Database Migrations Guide
Core Principles
Important Guidelines
- Never delete or modify checked in (committed) migration files for sequential upgrades. (If you are doing a downgrade, then you should revert to a commit before the migration was created after the DB downgrade has succeeded.)
- If you delete a migration that was commited (without downgrading) and then try to upgrade to a new migration you will get a split head in your Staging database and the only solution at that point is to tear down and rebuild the database (whole environment), which can be done via the Site Detail page.
- Always create new migrations for changes.
- Test migrations in your dev SSH remote before pushing to Staging. Test in Staging before promoting to Production.
- Use the merge process for multiple heads in dev.
Creating Migrations
Prerequisites
- Ensure you have a "versions" directory in your migrations folder
- Activate your Python virtual environment:
source /home/ec2-user/py3.11-venv/bin/activate
Initial Setup
Before creating new migrations, initialize your database and run the first (empty) migration:
flask db upgrade
Generate New Migrations
After making changes to app/models.py:
flask db migrate -m "describe the migration"
Apply Migrations
Development Environment:
flask db upgrade
Important
To deploy migrations to staging and production, ensure your migration files are included in your commit to the staging and main branches.
Rolling Back Migrations
Development Environment
flask db downgrade
Staging/Production Environment
- Navigate to your SiteDetail page at app.devopser.io
- Use the "downgrade Staging/Production database" button and wait until the relevant workspace shows as "applied".
- Update your code:
# Find and checkout the commit to rollback to (one that no longer includes the migration you are rolling back) git log # Find the commit hash git checkout <commit-hash> git checkout -b rollback-branch-name # Test in staging git checkout staging git merge rollback-branch-name git push origin staging # Deploy to production git checkout main git merge rollback-branch-name git push origin main
Note About Downgrades
The downgrade process occurs one version at a time.

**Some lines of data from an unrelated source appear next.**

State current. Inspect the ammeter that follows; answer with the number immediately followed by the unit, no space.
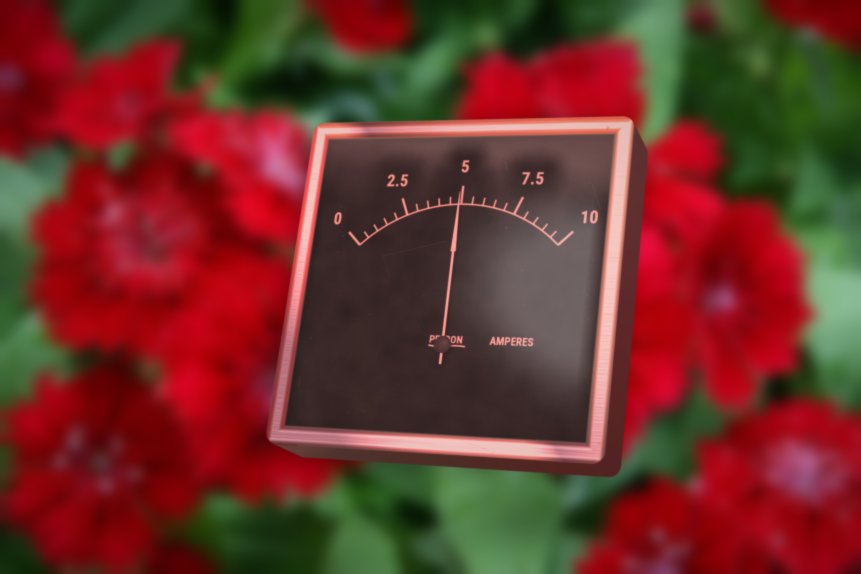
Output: 5A
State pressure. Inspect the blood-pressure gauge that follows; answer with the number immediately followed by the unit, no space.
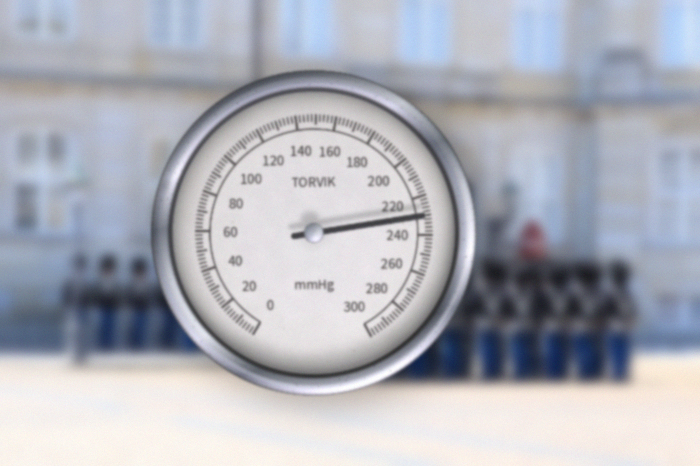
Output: 230mmHg
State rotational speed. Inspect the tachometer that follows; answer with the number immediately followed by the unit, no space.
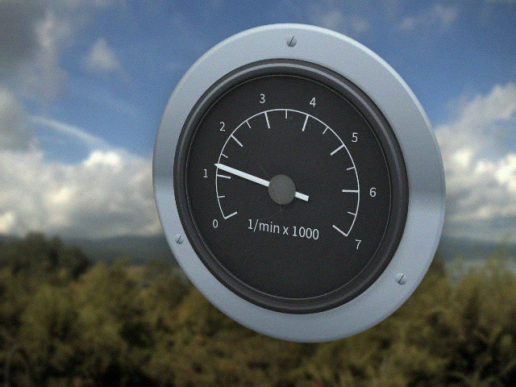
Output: 1250rpm
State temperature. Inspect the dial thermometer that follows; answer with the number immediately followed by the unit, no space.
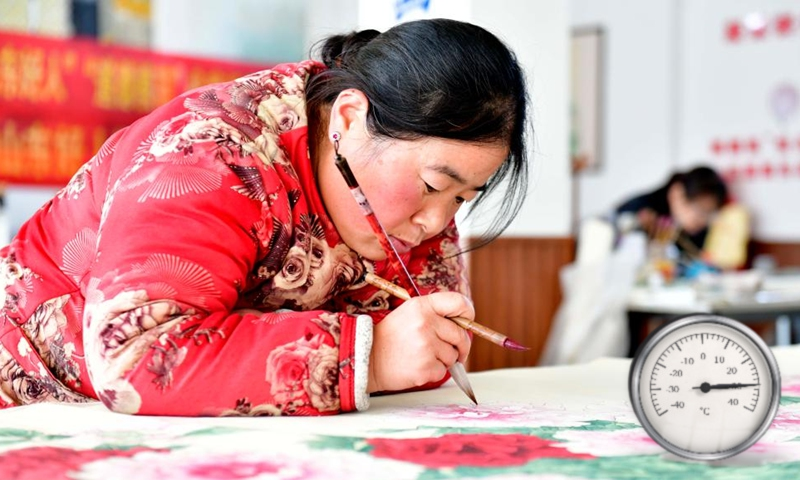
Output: 30°C
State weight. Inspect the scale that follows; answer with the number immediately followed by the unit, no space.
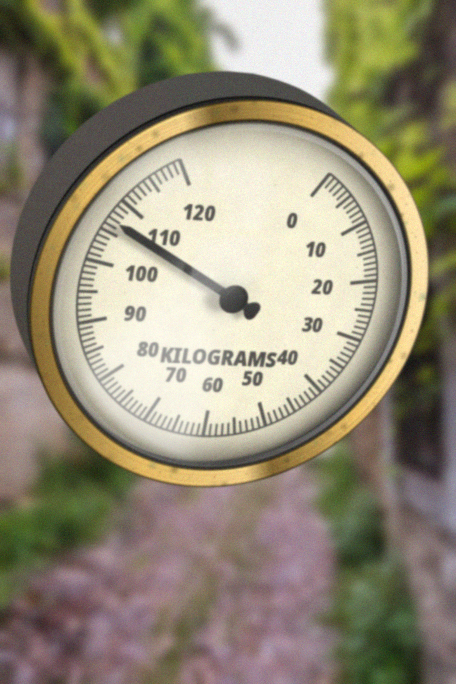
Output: 107kg
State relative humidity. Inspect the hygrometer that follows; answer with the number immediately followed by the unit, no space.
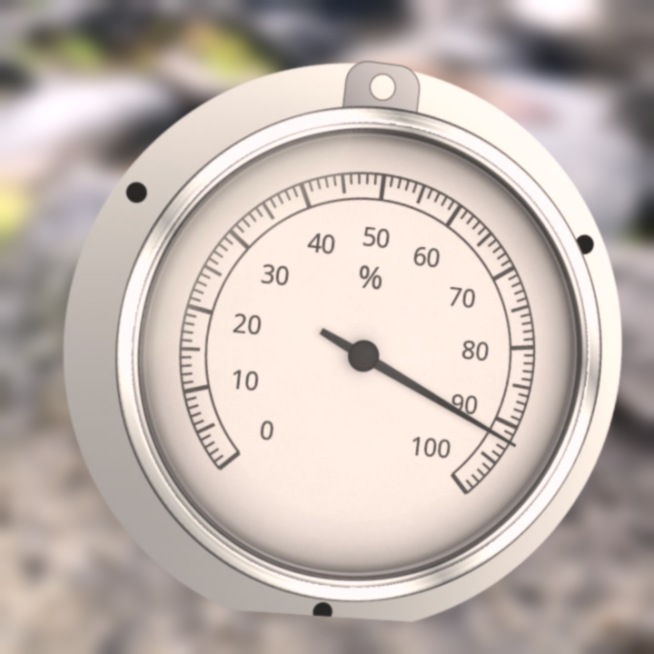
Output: 92%
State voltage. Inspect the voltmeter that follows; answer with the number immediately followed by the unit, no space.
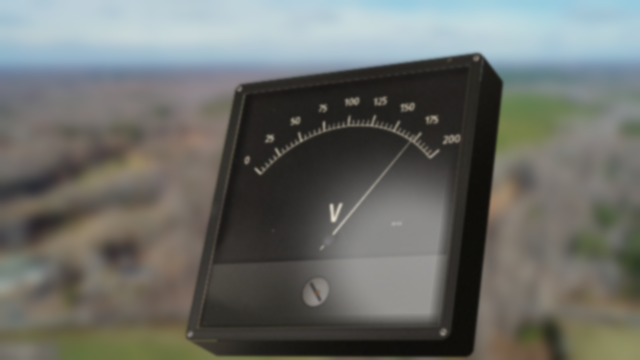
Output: 175V
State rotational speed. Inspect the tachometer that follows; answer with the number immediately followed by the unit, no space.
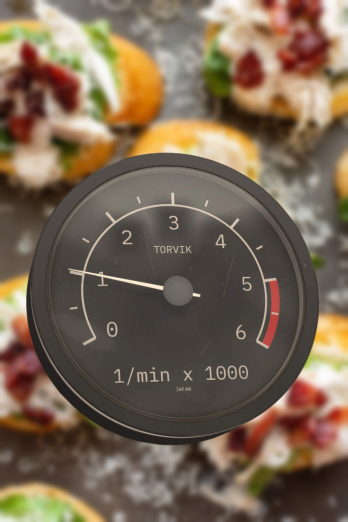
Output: 1000rpm
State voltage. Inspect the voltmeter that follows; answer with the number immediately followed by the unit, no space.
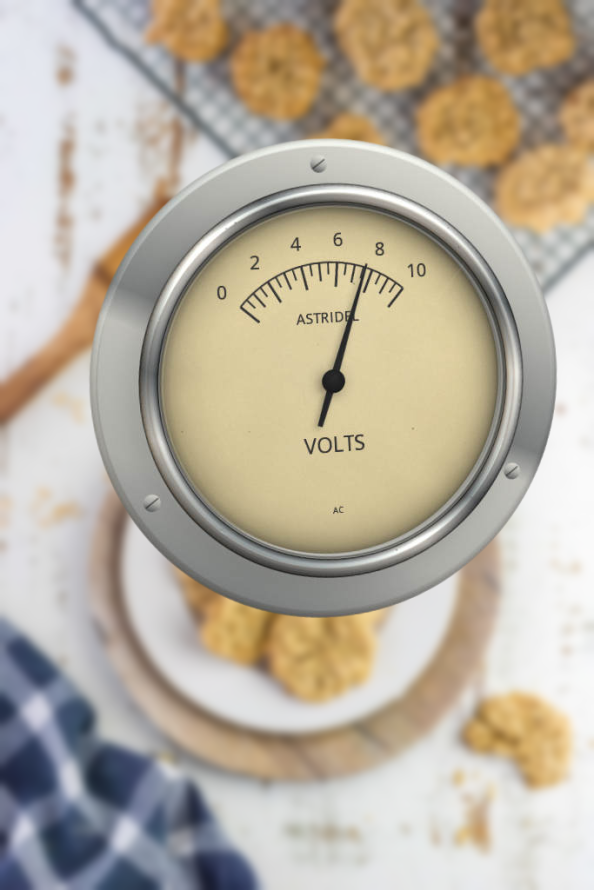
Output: 7.5V
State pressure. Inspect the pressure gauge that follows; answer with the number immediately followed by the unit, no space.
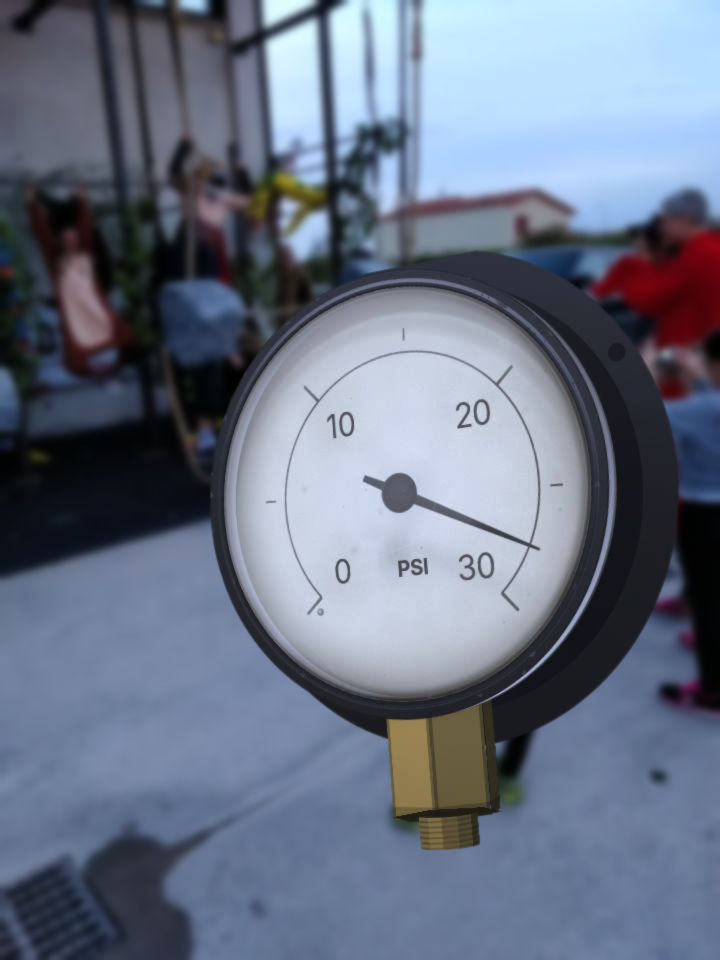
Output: 27.5psi
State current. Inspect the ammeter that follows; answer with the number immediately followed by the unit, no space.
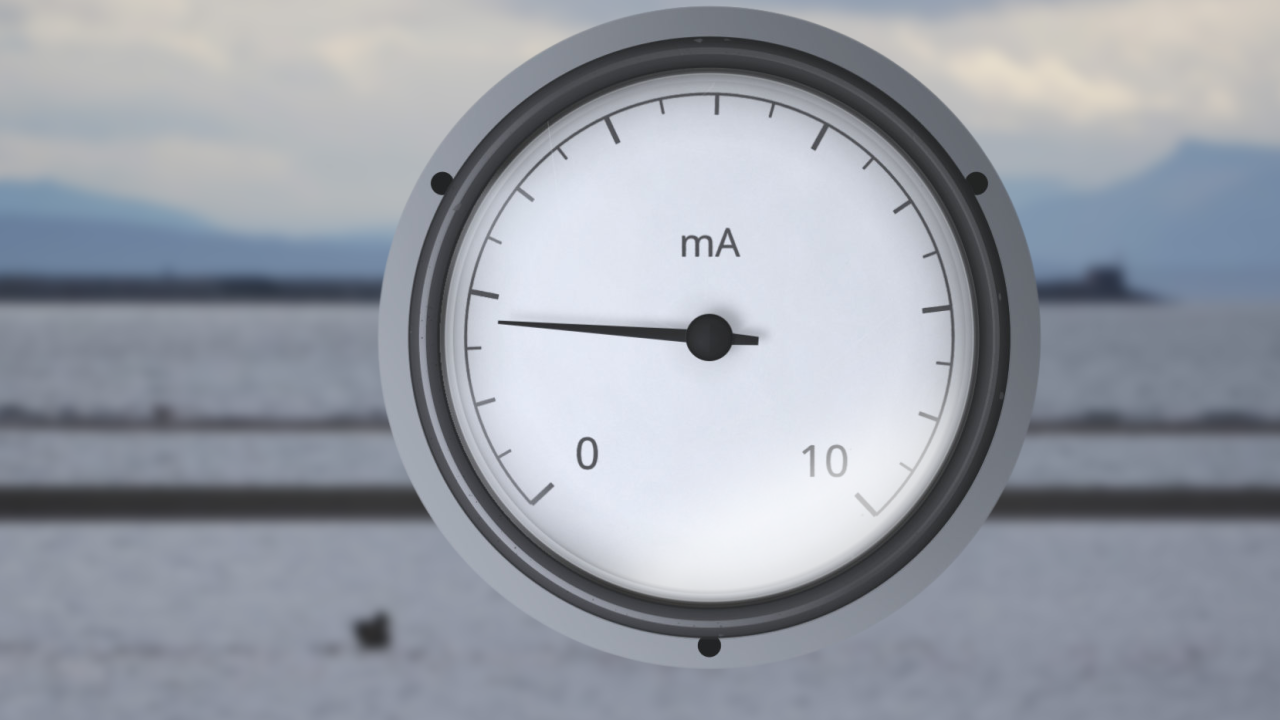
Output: 1.75mA
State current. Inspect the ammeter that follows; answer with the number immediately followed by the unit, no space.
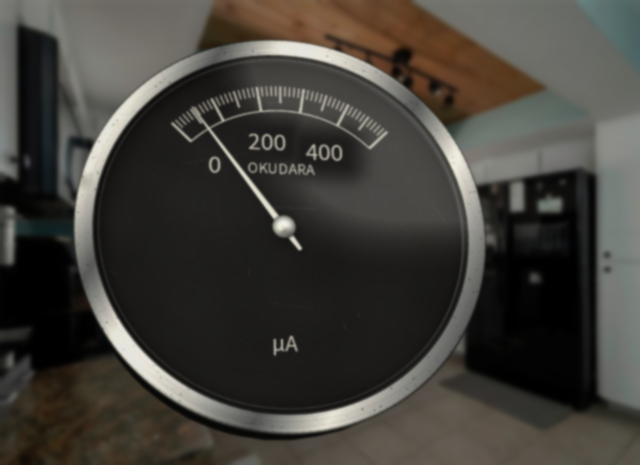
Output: 50µA
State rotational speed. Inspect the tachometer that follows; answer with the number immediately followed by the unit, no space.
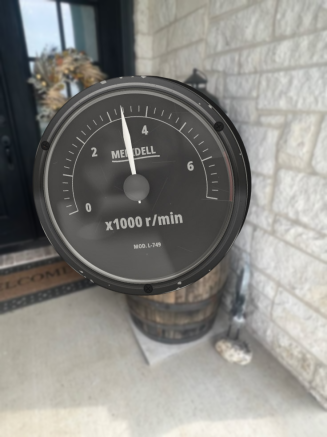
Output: 3400rpm
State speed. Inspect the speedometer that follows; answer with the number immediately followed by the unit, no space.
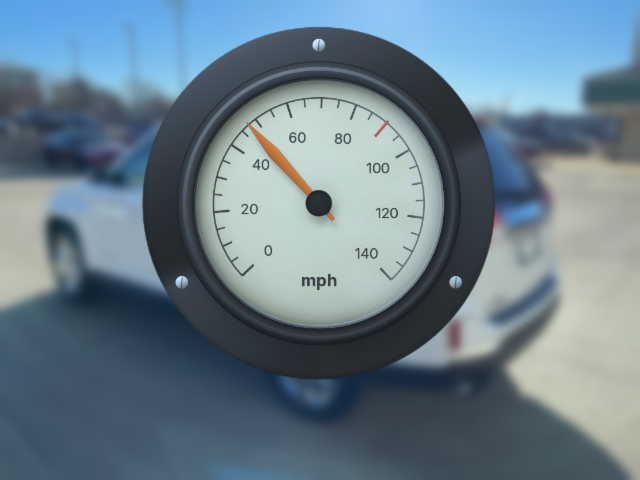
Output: 47.5mph
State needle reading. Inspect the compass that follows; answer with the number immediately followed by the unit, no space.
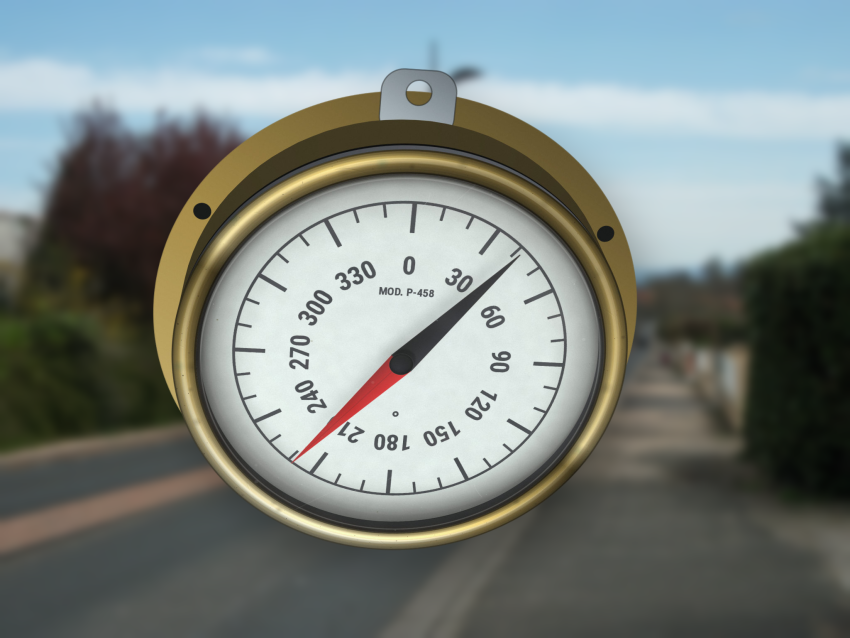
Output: 220°
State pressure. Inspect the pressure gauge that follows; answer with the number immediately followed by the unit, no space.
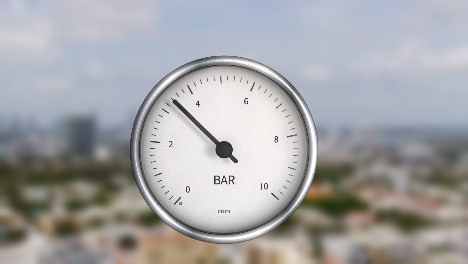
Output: 3.4bar
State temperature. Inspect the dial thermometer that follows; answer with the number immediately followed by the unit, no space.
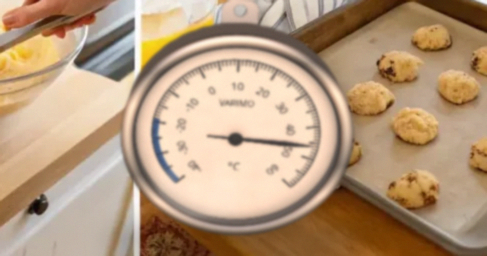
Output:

To downgrade multiple versions, you'll need to trigger the downgrade button multiple times.
Best Practices for Alembic Migrations
- Always review auto-generated migrations before committing
- Use consistent naming conventions for models and tables
- Keep test tables separate from your main database
- Test migrations in staging before production deployment
- Document and review migration scripts as part of your code review process
- Only roll back 1 migration at a time. However you can upgrade the database with multiple migrations at a time.
Important Note About Table Names
Tables aren't actually deleted during migrations - only your application schema changes. Consider this when naming tables to avoid conflicts with previous migrations.